◆ Work task ◆
The whole listing needs to be written out exactly, except for any images.
======== Collected data
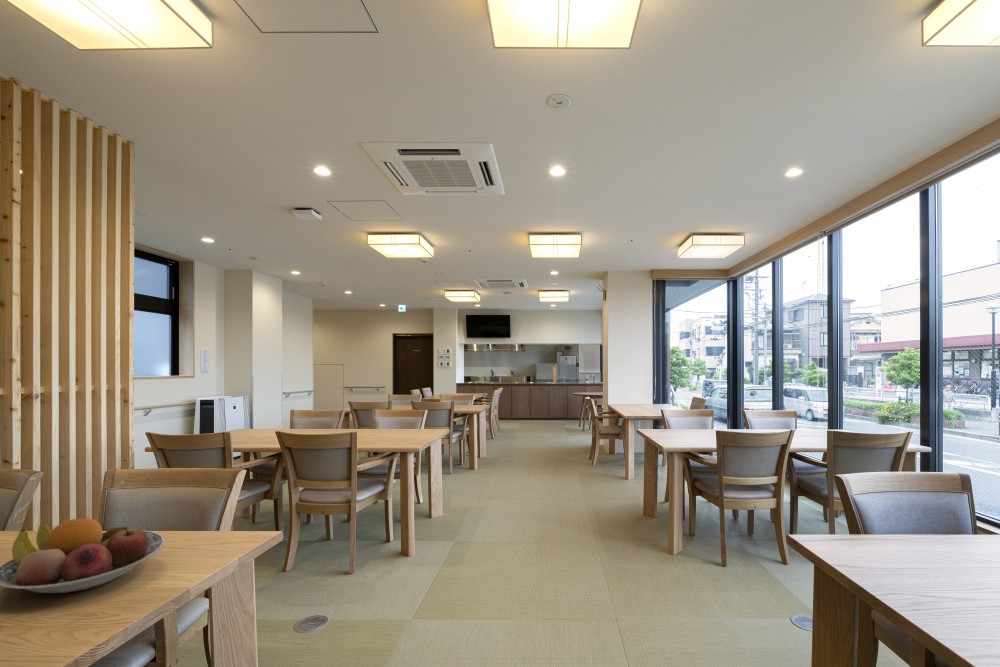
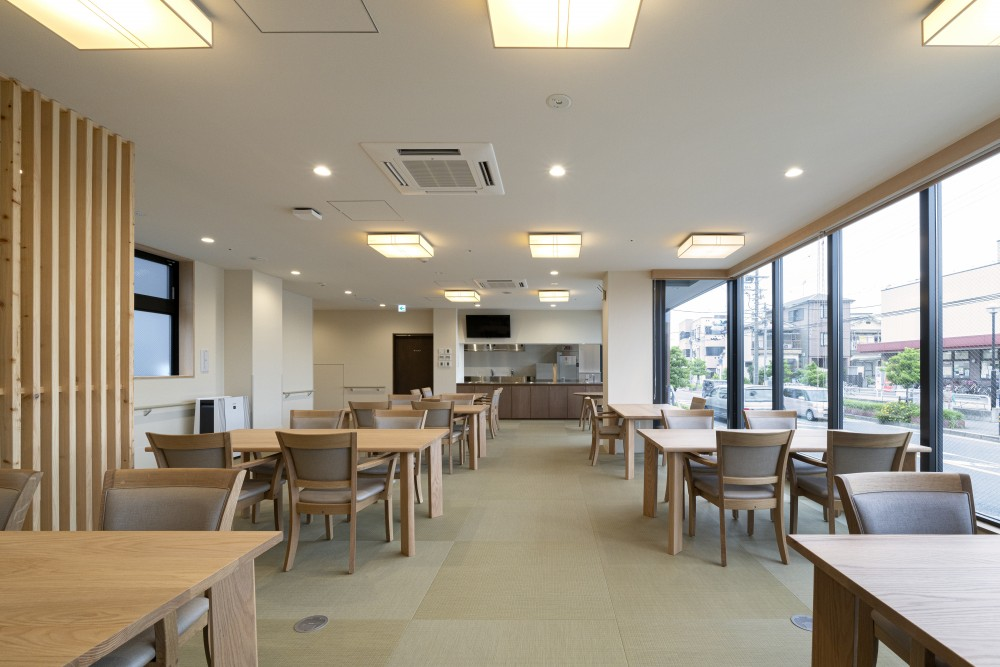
- fruit bowl [0,517,165,594]
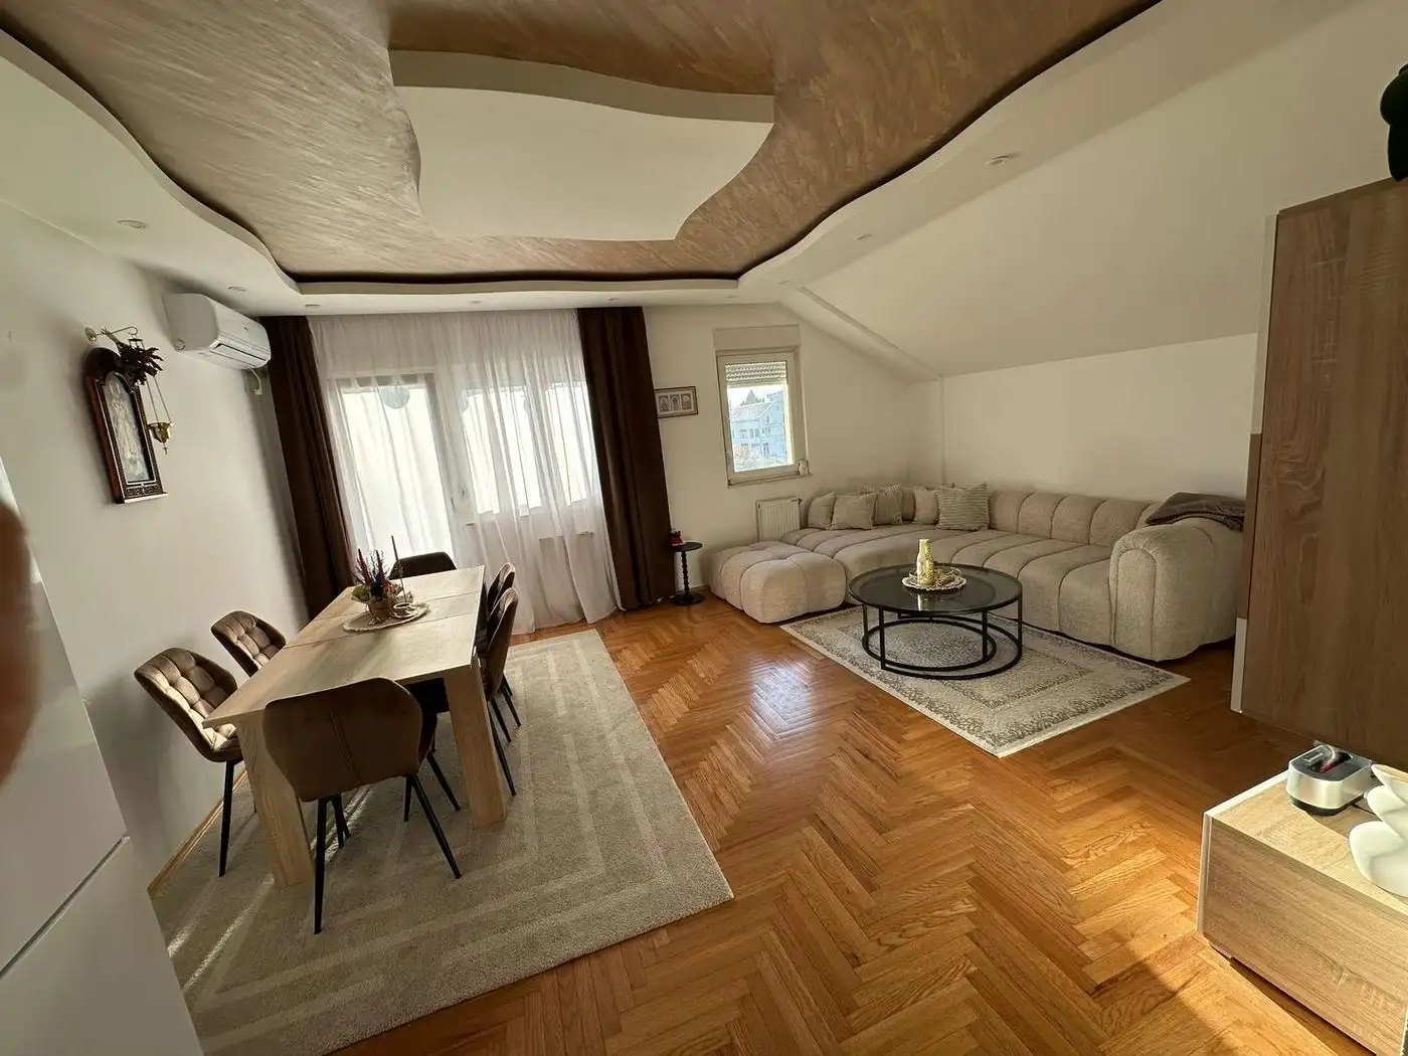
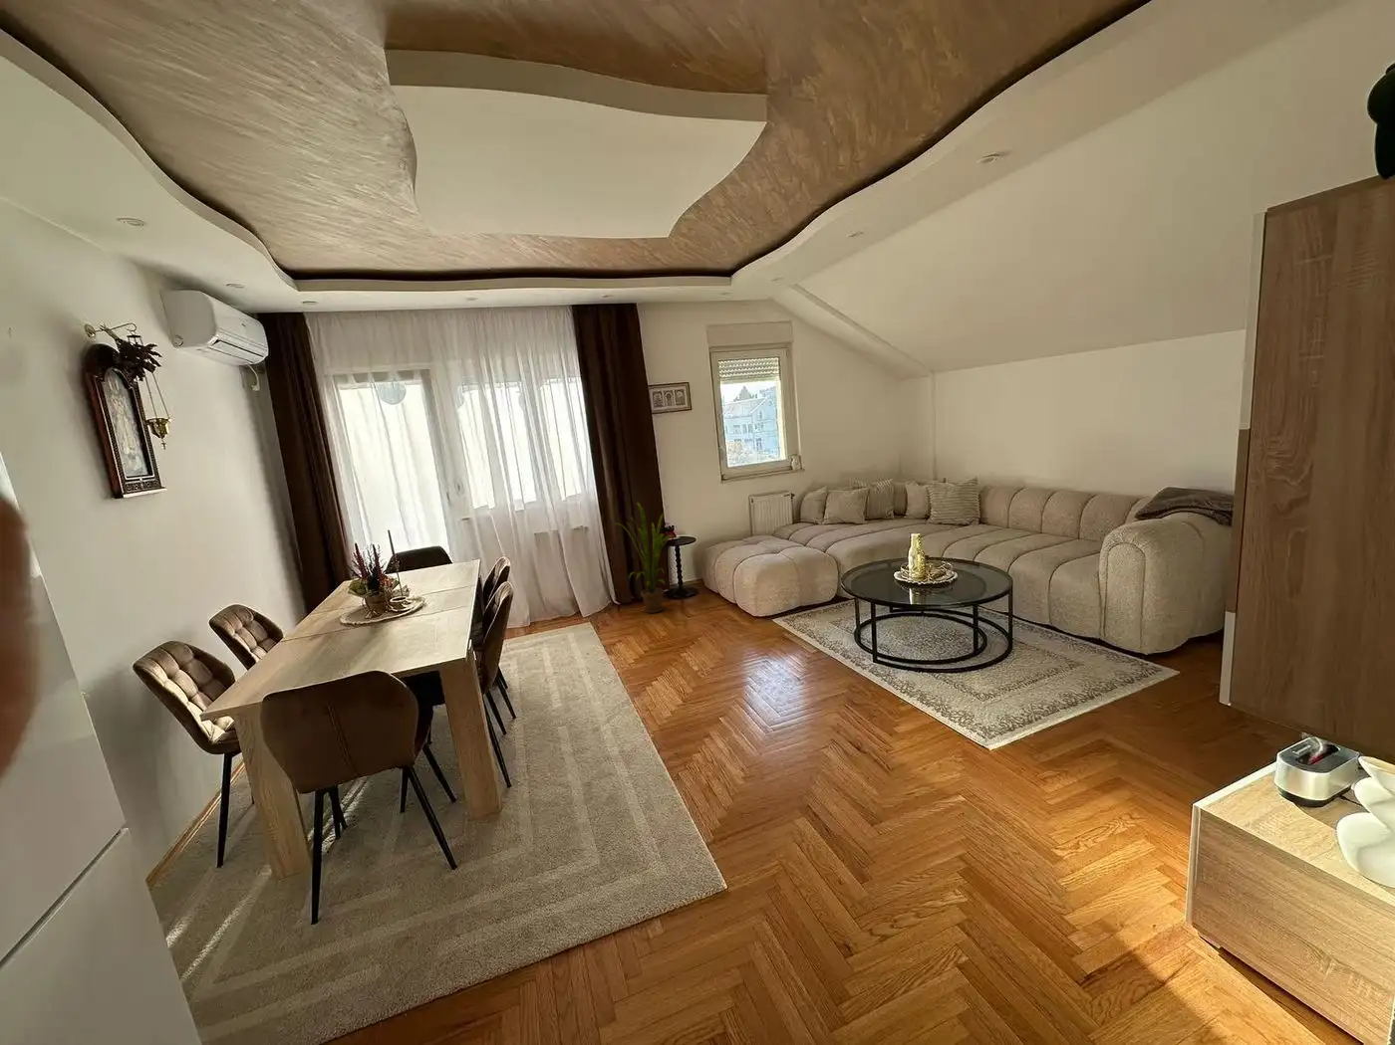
+ house plant [615,502,673,614]
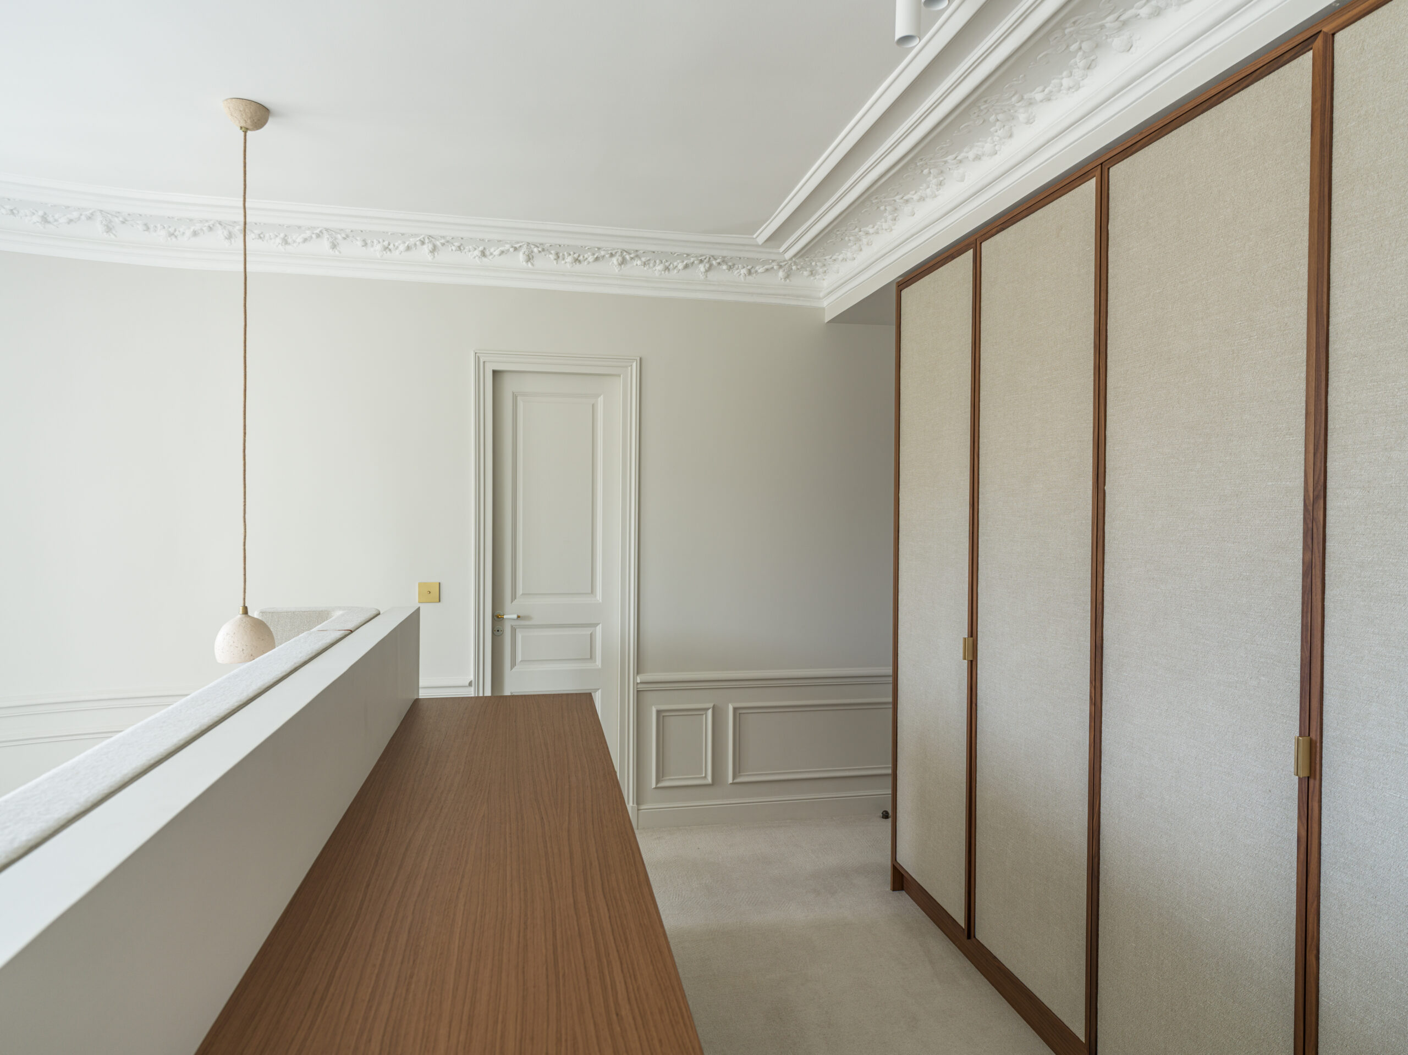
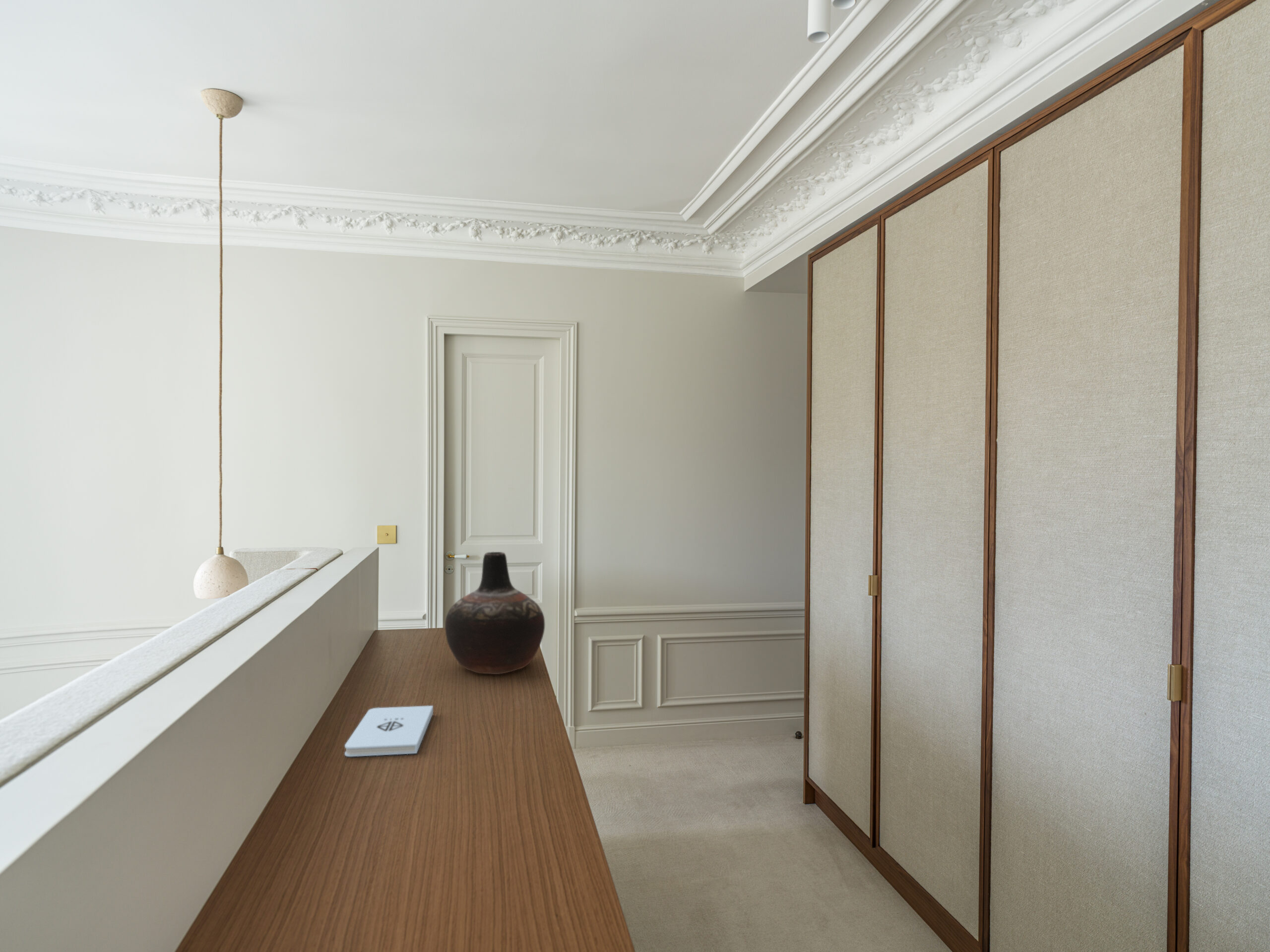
+ notepad [344,705,434,757]
+ vase [445,551,545,675]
================
◆ Final answer ◆
- fruit bowl [0,517,165,594]
+ house plant [615,502,673,614]
+ notepad [344,705,434,757]
+ vase [445,551,545,675]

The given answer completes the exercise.